How has Forex Changed During the Past Decade?

While stock market trading has historically been the go to pastime for aspiring investors, investing in currency is now far more popular.

In fact, the average daily activity in the forex market is more than double that of the stock market, with this amounting to well in excess of $6.6 trillion across the globe.

This is just one way in which the forex market has evolved and grown during the past decade, with most changes having been driven by technological advancement. Here are some of the most significant developments.

The Rise of Mobile Trading

The rise of online and mobile activity has certainly been pronounced in the digital age, with this having been driven largely by the emergence of virtual brokerage sites.

This has certainly eliminated many of the barriers to entry that once surrounded the forex market, enabling part-time and aspiring investors to access real-time trading and a wide range of technical indicators.

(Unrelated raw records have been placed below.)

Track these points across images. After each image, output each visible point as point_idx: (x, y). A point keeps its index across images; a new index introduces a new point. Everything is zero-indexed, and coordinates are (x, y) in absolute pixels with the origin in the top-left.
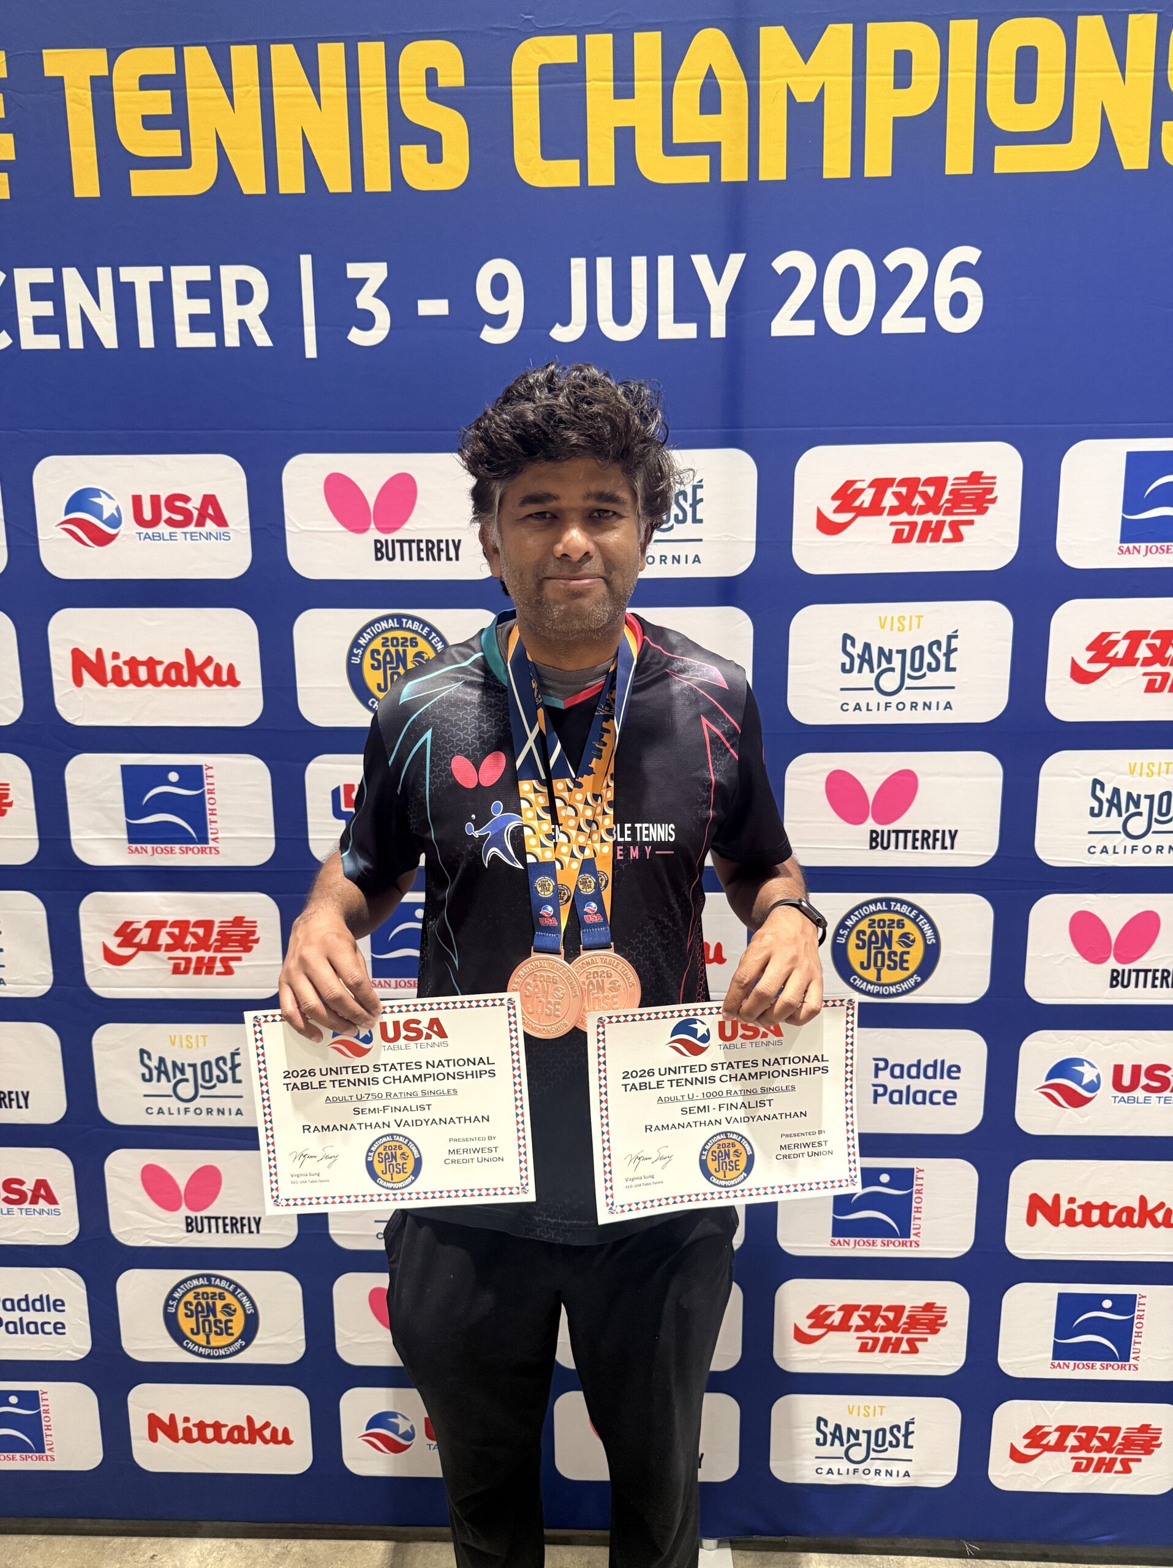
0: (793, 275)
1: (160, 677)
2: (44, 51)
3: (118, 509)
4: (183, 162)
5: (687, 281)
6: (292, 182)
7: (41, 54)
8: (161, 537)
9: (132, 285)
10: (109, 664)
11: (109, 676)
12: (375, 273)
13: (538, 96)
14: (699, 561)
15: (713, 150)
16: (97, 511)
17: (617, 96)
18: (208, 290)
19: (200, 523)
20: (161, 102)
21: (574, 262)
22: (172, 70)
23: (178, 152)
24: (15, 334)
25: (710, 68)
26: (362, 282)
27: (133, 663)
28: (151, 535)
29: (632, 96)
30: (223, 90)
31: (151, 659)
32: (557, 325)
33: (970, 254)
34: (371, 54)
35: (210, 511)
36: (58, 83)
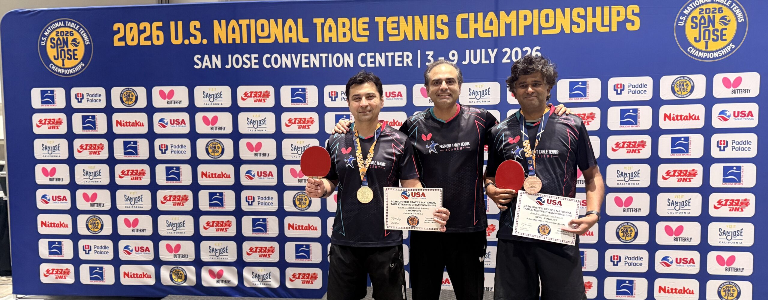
0: (506, 52)
2: (376, 18)
4: (398, 35)
5: (487, 53)
6: (417, 38)
8: (390, 99)
9: (388, 56)
12: (431, 53)
13: (461, 23)
14: (490, 102)
15: (492, 32)
17: (475, 23)
18: (401, 56)
19: (398, 96)
20: (395, 25)
21: (467, 50)
22: (397, 20)
23: (397, 33)
24: (367, 64)
25: (491, 18)
26: (429, 55)
29: (478, 23)
30: (406, 23)
31: (387, 121)
32: (463, 61)
33: (539, 48)
34: (432, 17)
35: (400, 94)
36: (378, 22)
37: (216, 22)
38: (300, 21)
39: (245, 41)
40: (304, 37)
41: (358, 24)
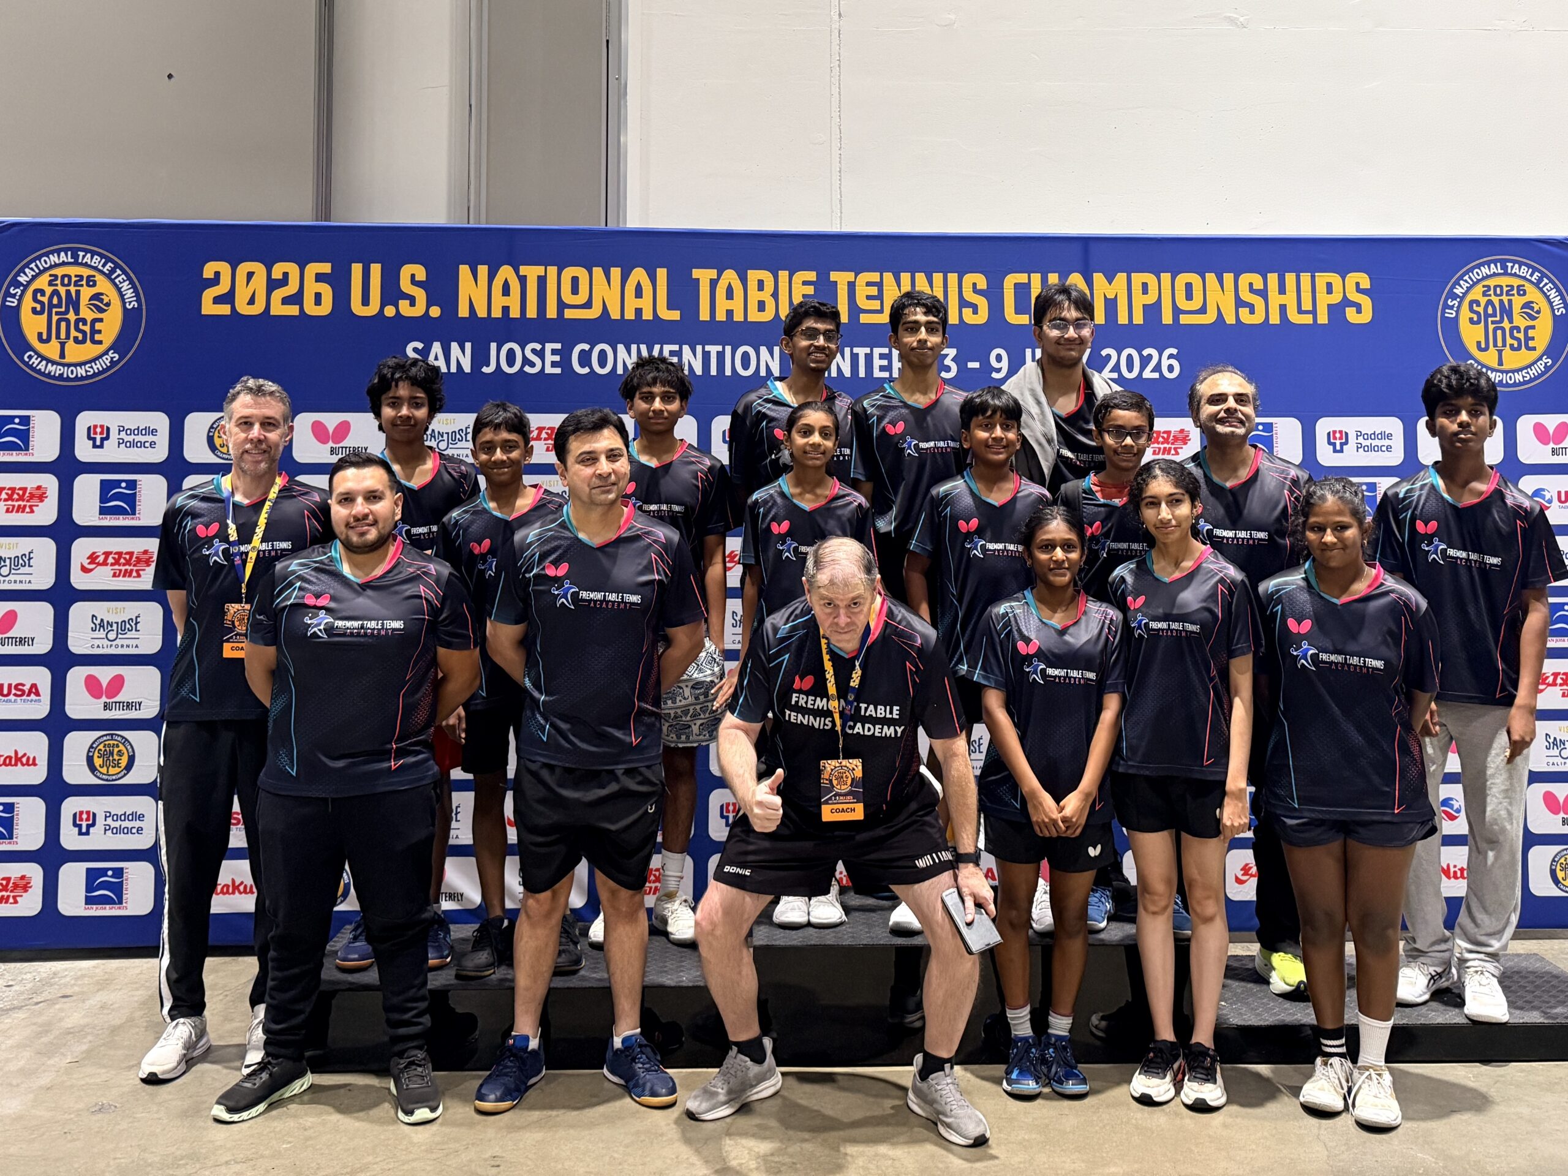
0: (1109, 357)
2: (831, 272)
9: (857, 354)
13: (1013, 292)
18: (887, 357)
20: (874, 291)
22: (878, 280)
23: (879, 308)
33: (1174, 351)
34: (953, 277)
36: (835, 283)
37: (464, 270)
38: (662, 274)
39: (532, 312)
40: (670, 307)
41: (793, 285)
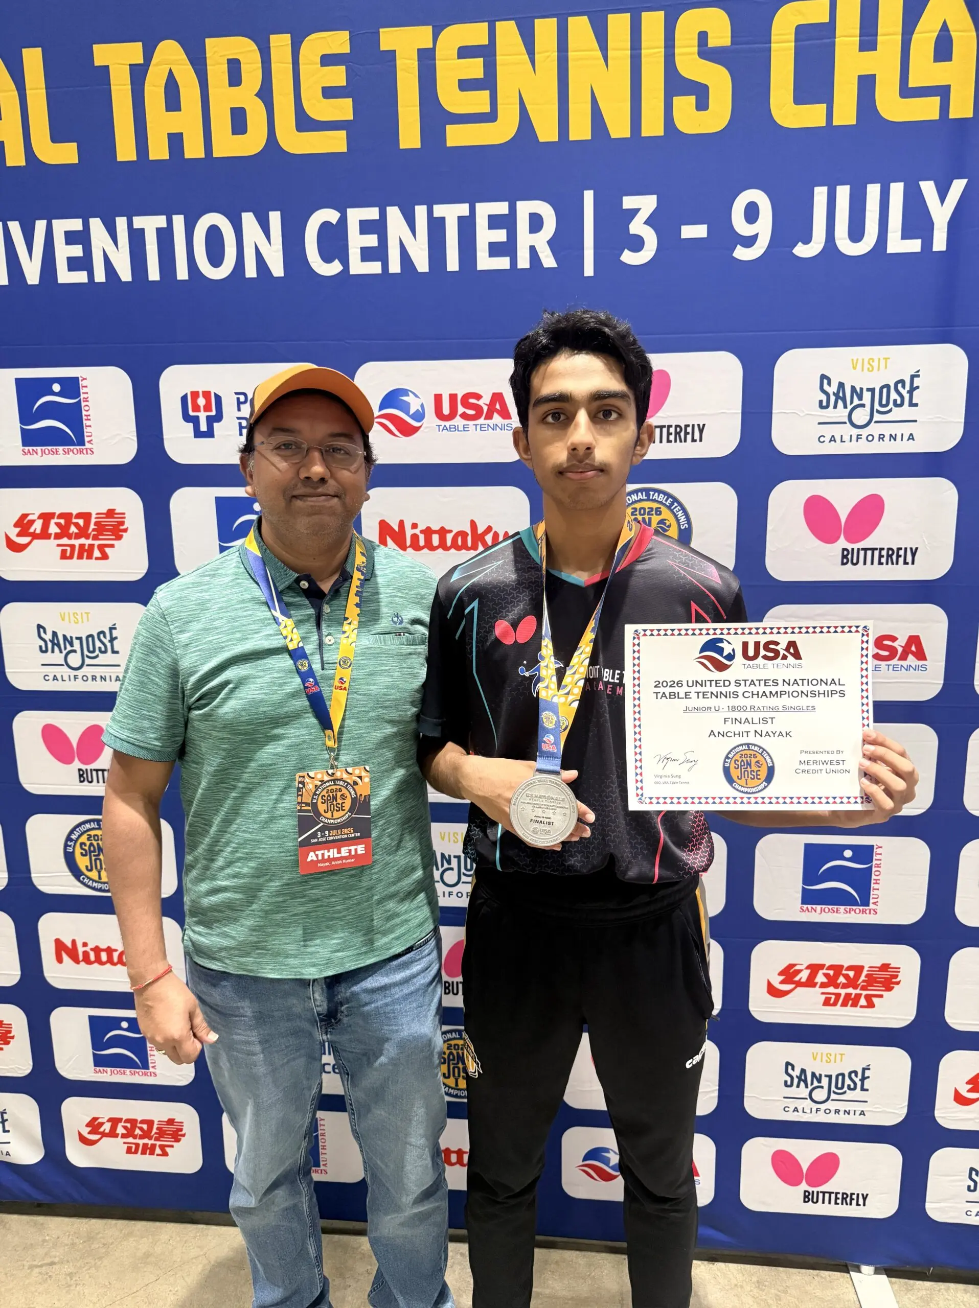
1: (449, 543)
2: (381, 30)
3: (422, 406)
4: (491, 117)
5: (915, 205)
6: (580, 130)
7: (379, 32)
8: (456, 428)
9: (443, 219)
10: (409, 532)
11: (408, 543)
12: (646, 204)
13: (793, 51)
14: (913, 439)
15: (943, 92)
16: (405, 408)
17: (862, 49)
18: (506, 222)
19: (489, 416)
20: (475, 68)
21: (817, 190)
22: (485, 41)
23: (487, 109)
24: (345, 263)
25: (945, 23)
26: (635, 212)
27: (428, 532)
28: (448, 427)
29: (875, 49)
30: (527, 57)
31: (442, 528)
32: (800, 244)
34: (653, 21)
35: (498, 407)
36: (391, 55)
41: (301, 67)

The recent emergence of online platforms such as the MetaTrader 4 has been particularly influential, especially when you consider the 24-hour nature of forex trading and the fact that the market is split into three distinct geographical sessions with different time zones (namely North America, Europe and the Asia Pacific region).

Mobile platforms are also well-suited to the volatility of the foreign exchange, as they allow investors to capitalise on the numerous price shifts that occur each and every day.

Increased Automation and High-Frequency Trading (HFT)

 The rise of automation in the forex market has also been prominent of late, although this is a slightly more controversial change that has precipitated the emergence of high-frequency trading (HFT).

More specifically, both desktop and mobile platforms now offer software that underpins algorithmic trading, which are capable of facilitating a huge volume of orders within a relatively short period of time.

This continues to replace human trading and interaction across the globe, eliminating the risk of emotive trading and knee-jerk reactions to losses.

The controversy is caused by the fact that HFT can cause undue volatility in an already uncertain and changeable marketplace, while it also raises the prospect of market manipulation by wealthy and institutional traders.

The Age of Heightened Regulations 

Over time, the forex market has proved incredibly hard to regulate, not least because of its global nature and the sheer size of the space.

This has precipitated a rise in the number of rogue and unlicensed brokers online, however, and the good news is that nations are beginning to take more proactive steps towards regulating the forex market.

In the UK, for example, all brokerage sites must be fully licensed and regulated by the FCA (Financial Conduct Authority), while operators must also commit to providing regular reports and audits as part of their official licensing agreement.

Even basic regulatory requirements such as this do much to protect investors, while helping to maintain stability and minimise the risk of fraud.